Stage 1: Generate DataFrame filtered by container tags.

Arguments:

  • spark (SparkSession): Spark session used for query execution.
  • query (QueryBuilder): Query object containing filters and db info.

Returns:

pyspark.sql.DataFrame: DataFrame filtered by container tags.

filter_container_metrics

def filter_container_metrics(spark,
query,
container_df,
pre_filtered_containers_df=None) -> DataFrame

Stage 2: Filter containers by metrics.

Returns full container metrics (not just container_id) so that ContainerDimension and ContainerEvent can access start_ts/stop_ts.

Arguments:

  • spark (SparkSession): Spark session used for query execution.
  • query (QueryBuilder): Query object containing filters and db info.
  • container_df (pyspark.sql.DataFrame): DataFrame from filter_container_tags stage.
  • pre_filtered_containers_df (pyspark.sql.DataFrame): Pre-filtered containers for incremental processing.

Returns:

pyspark.sql.DataFrame: DataFrame containing filtered container metrics.

filter_channel_tags

def filter_channel_tags(spark, db, container_df, selectors) -> DataFrame

Stage 3: Filter channels by tags and compute selector_id.

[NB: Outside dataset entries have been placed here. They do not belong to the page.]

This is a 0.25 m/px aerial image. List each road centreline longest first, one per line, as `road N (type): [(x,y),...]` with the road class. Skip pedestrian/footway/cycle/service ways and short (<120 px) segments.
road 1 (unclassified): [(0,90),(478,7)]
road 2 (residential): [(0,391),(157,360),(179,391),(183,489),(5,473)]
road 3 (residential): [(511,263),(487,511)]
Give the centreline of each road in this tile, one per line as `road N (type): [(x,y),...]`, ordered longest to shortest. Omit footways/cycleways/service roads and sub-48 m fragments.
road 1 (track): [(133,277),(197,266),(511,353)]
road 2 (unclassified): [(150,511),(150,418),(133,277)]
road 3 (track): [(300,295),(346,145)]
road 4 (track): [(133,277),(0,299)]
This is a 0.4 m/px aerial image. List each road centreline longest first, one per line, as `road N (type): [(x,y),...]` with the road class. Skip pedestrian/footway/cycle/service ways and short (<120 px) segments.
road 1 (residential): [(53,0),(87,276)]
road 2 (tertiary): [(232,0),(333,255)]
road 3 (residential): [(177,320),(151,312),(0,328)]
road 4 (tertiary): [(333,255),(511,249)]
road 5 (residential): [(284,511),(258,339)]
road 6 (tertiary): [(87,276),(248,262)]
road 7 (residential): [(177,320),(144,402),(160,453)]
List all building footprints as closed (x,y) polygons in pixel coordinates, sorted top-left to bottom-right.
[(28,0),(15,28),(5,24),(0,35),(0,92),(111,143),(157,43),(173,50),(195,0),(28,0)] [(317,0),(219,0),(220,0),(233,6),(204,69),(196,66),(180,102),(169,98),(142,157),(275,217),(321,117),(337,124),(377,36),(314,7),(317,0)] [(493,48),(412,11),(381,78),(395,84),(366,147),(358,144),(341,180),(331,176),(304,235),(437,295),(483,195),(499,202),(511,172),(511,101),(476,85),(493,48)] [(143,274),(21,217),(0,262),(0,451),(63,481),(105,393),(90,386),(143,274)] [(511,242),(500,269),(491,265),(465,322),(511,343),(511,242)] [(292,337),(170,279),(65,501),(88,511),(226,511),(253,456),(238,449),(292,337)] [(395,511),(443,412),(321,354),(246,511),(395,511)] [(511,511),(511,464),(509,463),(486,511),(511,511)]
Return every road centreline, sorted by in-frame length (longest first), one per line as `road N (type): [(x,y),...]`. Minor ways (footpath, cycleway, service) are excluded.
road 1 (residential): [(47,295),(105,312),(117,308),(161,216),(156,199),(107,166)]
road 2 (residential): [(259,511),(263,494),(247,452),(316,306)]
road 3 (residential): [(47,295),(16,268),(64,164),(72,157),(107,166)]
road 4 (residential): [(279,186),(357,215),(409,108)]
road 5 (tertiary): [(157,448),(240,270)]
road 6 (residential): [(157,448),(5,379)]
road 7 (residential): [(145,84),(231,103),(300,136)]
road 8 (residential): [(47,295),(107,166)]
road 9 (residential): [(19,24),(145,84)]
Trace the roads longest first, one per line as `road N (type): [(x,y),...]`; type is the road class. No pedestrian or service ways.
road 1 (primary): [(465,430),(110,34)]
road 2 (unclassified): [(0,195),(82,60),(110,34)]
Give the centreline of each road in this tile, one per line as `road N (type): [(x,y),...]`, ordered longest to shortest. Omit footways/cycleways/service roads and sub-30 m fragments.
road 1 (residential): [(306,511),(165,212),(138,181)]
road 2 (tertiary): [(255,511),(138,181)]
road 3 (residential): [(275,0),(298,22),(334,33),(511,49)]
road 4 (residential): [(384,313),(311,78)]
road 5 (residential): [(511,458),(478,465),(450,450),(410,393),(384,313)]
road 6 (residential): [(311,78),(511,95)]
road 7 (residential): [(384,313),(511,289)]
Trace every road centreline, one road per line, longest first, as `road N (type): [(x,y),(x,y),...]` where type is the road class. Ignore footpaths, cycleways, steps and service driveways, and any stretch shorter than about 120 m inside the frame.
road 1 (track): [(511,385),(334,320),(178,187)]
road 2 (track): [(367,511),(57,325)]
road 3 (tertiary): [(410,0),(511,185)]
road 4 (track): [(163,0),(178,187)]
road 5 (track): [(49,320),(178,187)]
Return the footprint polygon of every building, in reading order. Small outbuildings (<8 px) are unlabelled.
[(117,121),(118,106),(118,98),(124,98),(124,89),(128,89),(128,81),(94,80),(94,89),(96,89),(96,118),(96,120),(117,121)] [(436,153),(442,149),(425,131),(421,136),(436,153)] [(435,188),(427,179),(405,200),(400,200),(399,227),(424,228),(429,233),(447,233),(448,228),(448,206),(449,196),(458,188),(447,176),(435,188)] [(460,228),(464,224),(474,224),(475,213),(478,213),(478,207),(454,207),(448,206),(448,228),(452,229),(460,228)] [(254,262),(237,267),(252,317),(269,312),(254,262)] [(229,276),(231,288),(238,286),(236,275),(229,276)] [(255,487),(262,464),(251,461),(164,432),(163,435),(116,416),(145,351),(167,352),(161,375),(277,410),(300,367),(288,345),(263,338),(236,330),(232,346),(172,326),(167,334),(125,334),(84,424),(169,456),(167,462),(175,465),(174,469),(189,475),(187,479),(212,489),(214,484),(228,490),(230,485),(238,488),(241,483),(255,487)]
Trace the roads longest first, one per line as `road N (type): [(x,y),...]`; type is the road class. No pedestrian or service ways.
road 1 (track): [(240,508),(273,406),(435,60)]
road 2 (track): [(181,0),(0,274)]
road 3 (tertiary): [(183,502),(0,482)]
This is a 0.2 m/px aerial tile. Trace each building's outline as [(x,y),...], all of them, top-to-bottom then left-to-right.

Extracts leaf selectors, pivots the channel-tags table, filters matching channels, and assigns each row its selector_id so that Stage 4 can be a simple passthrough.

Arguments:

  • spark (SparkSession): Spark session used for query execution.
  • db (MeasurementDB): Measurement database for table access.
  • container_df (pyspark.sql.DataFrame): DataFrame containing container information.
  • selectors (list[TimeSeriesSelector]): Non-aliased (direct) selectors.

Returns:

pyspark.sql.DataFrame: (container_id, channel_id, selector_id)

filter_channel_metrics

def filter_channel_metrics(spark, db, channel_df, selectors) -> DataFrame

Stage 4: Join with channel_metrics to restrict to channels that

have metric entries.

The input channel_df already carries a selector_id column from Stage 3. This stage inner-joins it with the channel-metrics table so that channels without any recorded samples are excluded, then wraps selector_id into an array selector_ids.

Arguments:

  • spark (SparkSession): Spark session used for query execution.
  • db (MeasurementDB): Measurement database for table access.
  • channel_df (pyspark.sql.DataFrame): DataFrame from :meth:filter_channel_tags with columns (container_id, channel_id, selector_id).
  • selectors (list[TimeSeriesSelector]): Non-aliased selectors (unused — selector_id comes from Stage 3).

Returns:

pyspark.sql.DataFrame: DataFrame with (container_id, channel_id, selector_ids) where selector_ids is an array column.

solve

def solve(query, channels_df, selections, dtypes)

Solve the query by grouping channels and applying selections.

Arguments:

  • query (QueryBuilder): Query object containing database and filter information.
  • channels_df (pyspark.sql.DataFrame): DataFrame containing channel information.
  • selections (list): List of selection expressions to apply.
  • dtypes (list): List of data types for each selection.

Returns:

pyspark.sql.DataFrame: DataFrame containing results for each container.